EXERCISE BRIEF:
Copy the lines from the start through the line that contains "5: (681, 383)", changing "visible" to "shown" and keeping everything else the same. Leave out the pictures.

DATA SHOWN:
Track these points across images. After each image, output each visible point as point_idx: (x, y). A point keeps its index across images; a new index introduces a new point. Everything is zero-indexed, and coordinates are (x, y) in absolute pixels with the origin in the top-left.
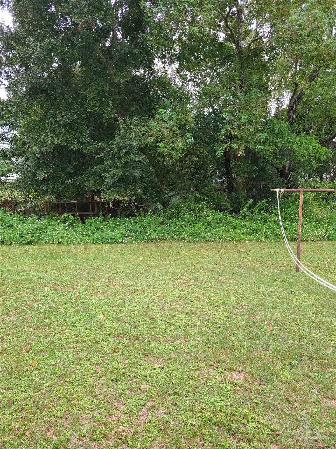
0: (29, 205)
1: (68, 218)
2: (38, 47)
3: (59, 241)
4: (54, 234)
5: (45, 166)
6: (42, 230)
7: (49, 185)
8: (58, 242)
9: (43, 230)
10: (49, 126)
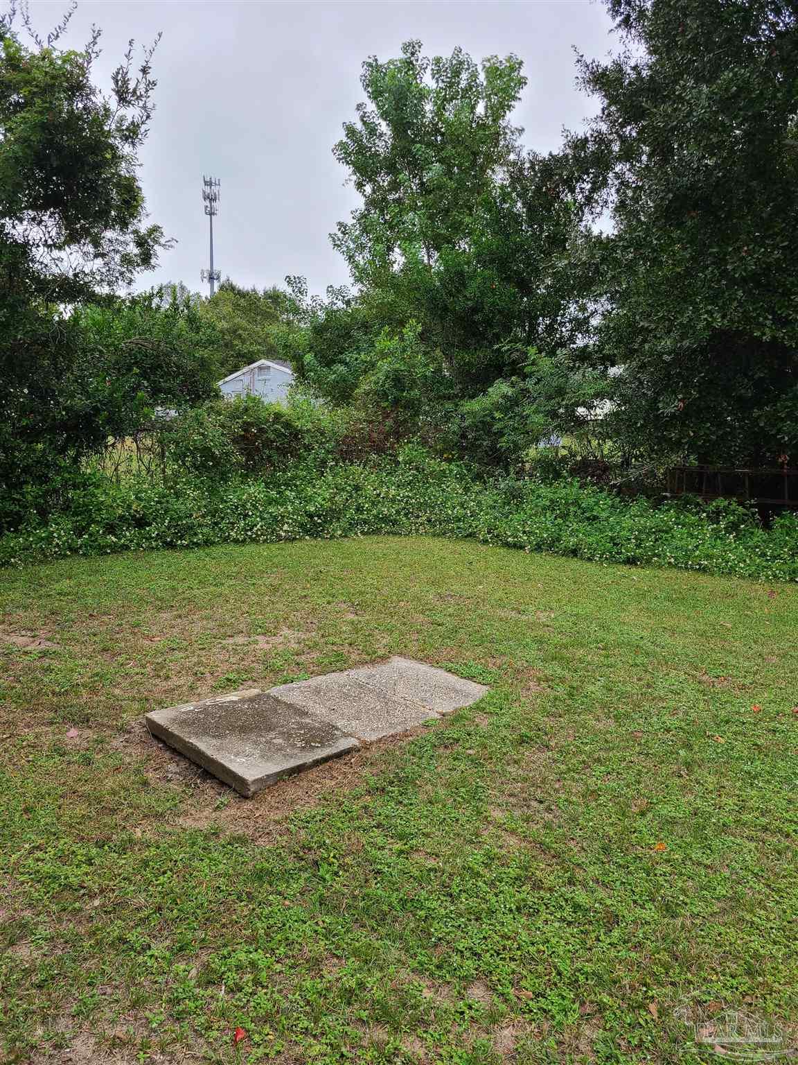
0: (633, 474)
1: (726, 509)
2: (704, 96)
3: (700, 565)
4: (690, 547)
5: (681, 383)
6: (661, 533)
7: (685, 428)
8: (697, 567)
9: (665, 536)
10: (704, 285)
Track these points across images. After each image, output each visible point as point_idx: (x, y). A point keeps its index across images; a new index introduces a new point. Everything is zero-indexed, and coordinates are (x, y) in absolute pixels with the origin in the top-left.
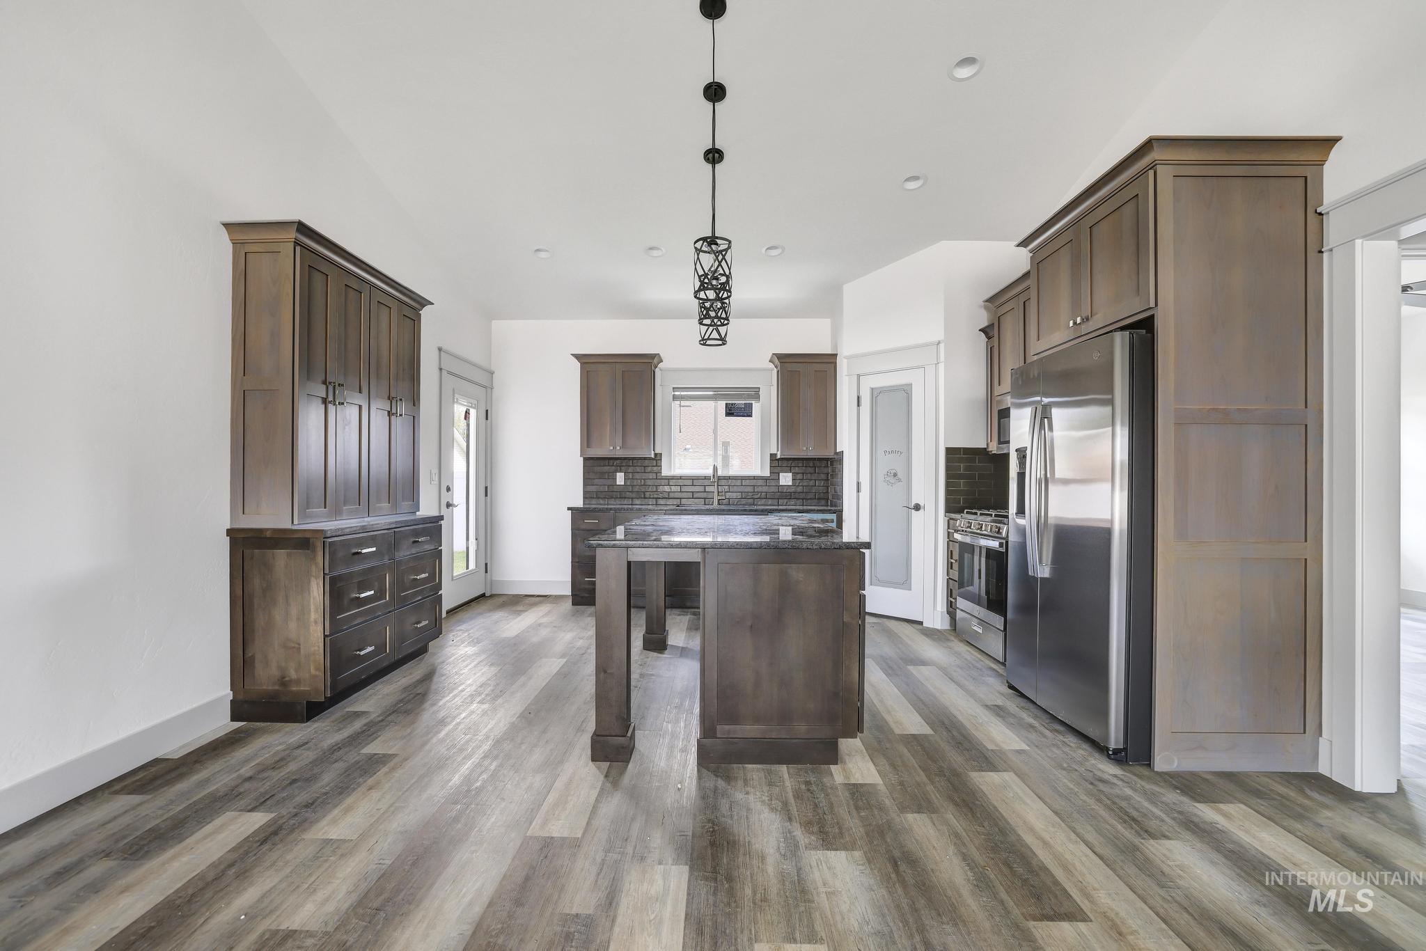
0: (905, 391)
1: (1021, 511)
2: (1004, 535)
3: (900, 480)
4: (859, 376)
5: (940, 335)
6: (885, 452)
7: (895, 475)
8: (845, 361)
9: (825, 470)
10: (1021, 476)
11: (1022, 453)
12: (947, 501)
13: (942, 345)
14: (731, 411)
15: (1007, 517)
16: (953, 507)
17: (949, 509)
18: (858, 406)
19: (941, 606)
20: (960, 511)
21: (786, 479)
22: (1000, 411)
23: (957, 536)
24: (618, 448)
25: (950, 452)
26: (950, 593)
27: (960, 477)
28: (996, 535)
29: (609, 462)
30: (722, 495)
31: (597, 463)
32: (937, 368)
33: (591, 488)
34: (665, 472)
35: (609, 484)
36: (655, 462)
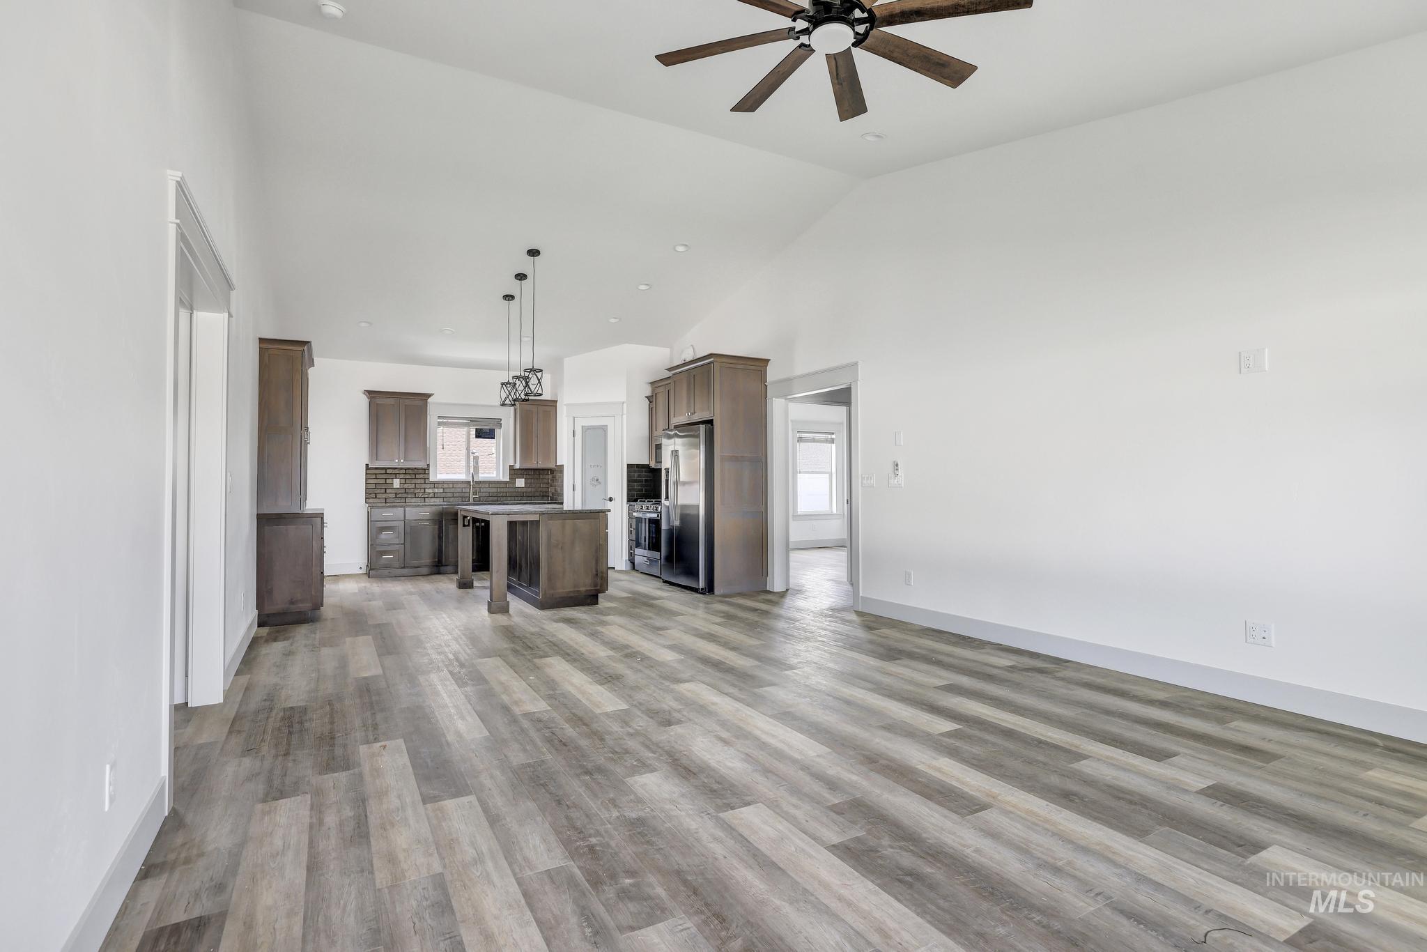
0: (604, 429)
1: (667, 497)
2: (659, 511)
3: (600, 483)
4: (574, 418)
5: (624, 399)
6: (591, 466)
7: (597, 480)
8: (565, 408)
9: (547, 477)
10: (667, 481)
11: (667, 470)
12: (628, 495)
13: (625, 405)
14: (480, 434)
15: (661, 502)
16: (631, 499)
17: (629, 500)
18: (574, 437)
19: (625, 556)
20: (636, 500)
21: (520, 483)
22: (656, 445)
23: (635, 514)
24: (402, 461)
25: (629, 466)
26: (630, 548)
27: (635, 481)
28: (656, 511)
29: (388, 471)
30: (476, 494)
31: (377, 471)
32: (622, 418)
33: (371, 491)
34: (432, 478)
35: (387, 487)
36: (425, 471)
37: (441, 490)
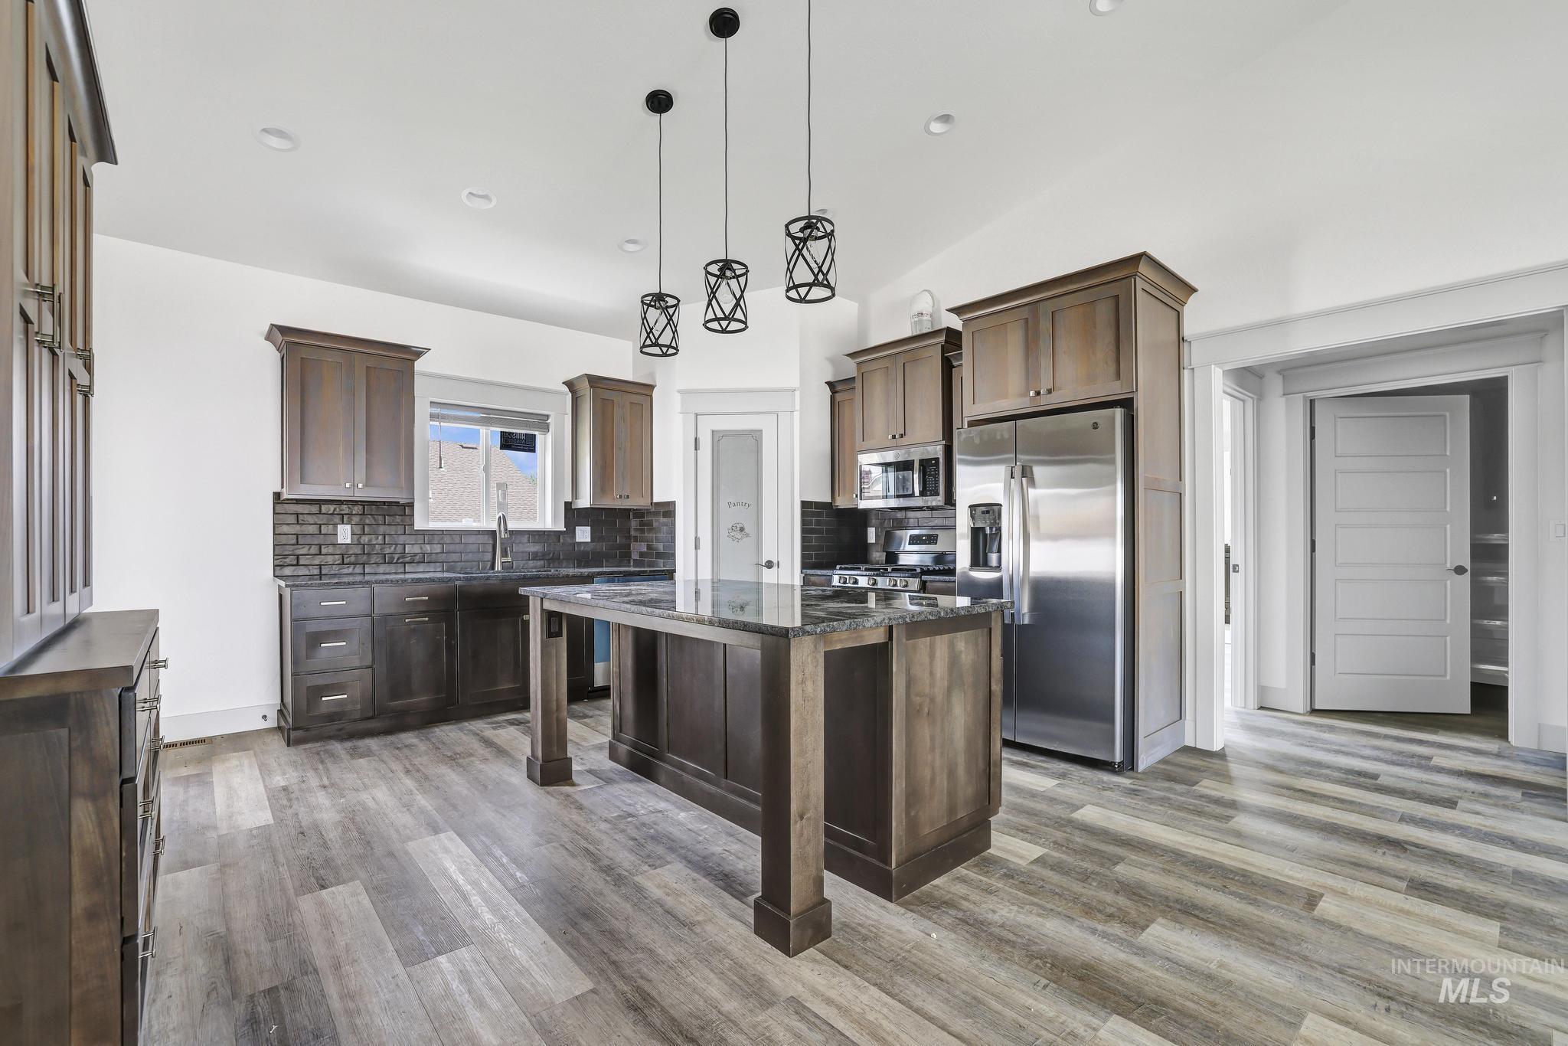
0: (756, 436)
3: (747, 535)
4: (697, 415)
5: (795, 383)
6: (729, 504)
7: (742, 529)
8: (668, 394)
9: (628, 523)
12: (804, 557)
13: (797, 393)
14: (509, 442)
16: (811, 563)
17: (806, 566)
18: (696, 449)
20: (819, 568)
21: (585, 535)
24: (358, 489)
25: (805, 505)
27: (815, 531)
29: (324, 508)
30: (506, 556)
31: (300, 508)
32: (792, 418)
33: (288, 550)
34: (419, 525)
35: (324, 541)
36: (403, 510)
37: (437, 548)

ANSWER TO THIS TASK:
Track these points across images. After each image, output each shown point as point_idx: (x, y). A point keeps its index across images; a new index introduces a new point. Everything is zero-indexed, and coordinates are (x, y) in absolute pixels with the origin in the top-left.
0: (29, 205)
1: (68, 218)
2: (38, 47)
3: (59, 241)
4: (54, 234)
5: (45, 166)
6: (42, 230)
7: (49, 185)
8: (58, 242)
9: (43, 230)
10: (49, 126)
0: (633, 474)
1: (726, 509)
2: (704, 96)
3: (700, 565)
4: (690, 547)
5: (681, 383)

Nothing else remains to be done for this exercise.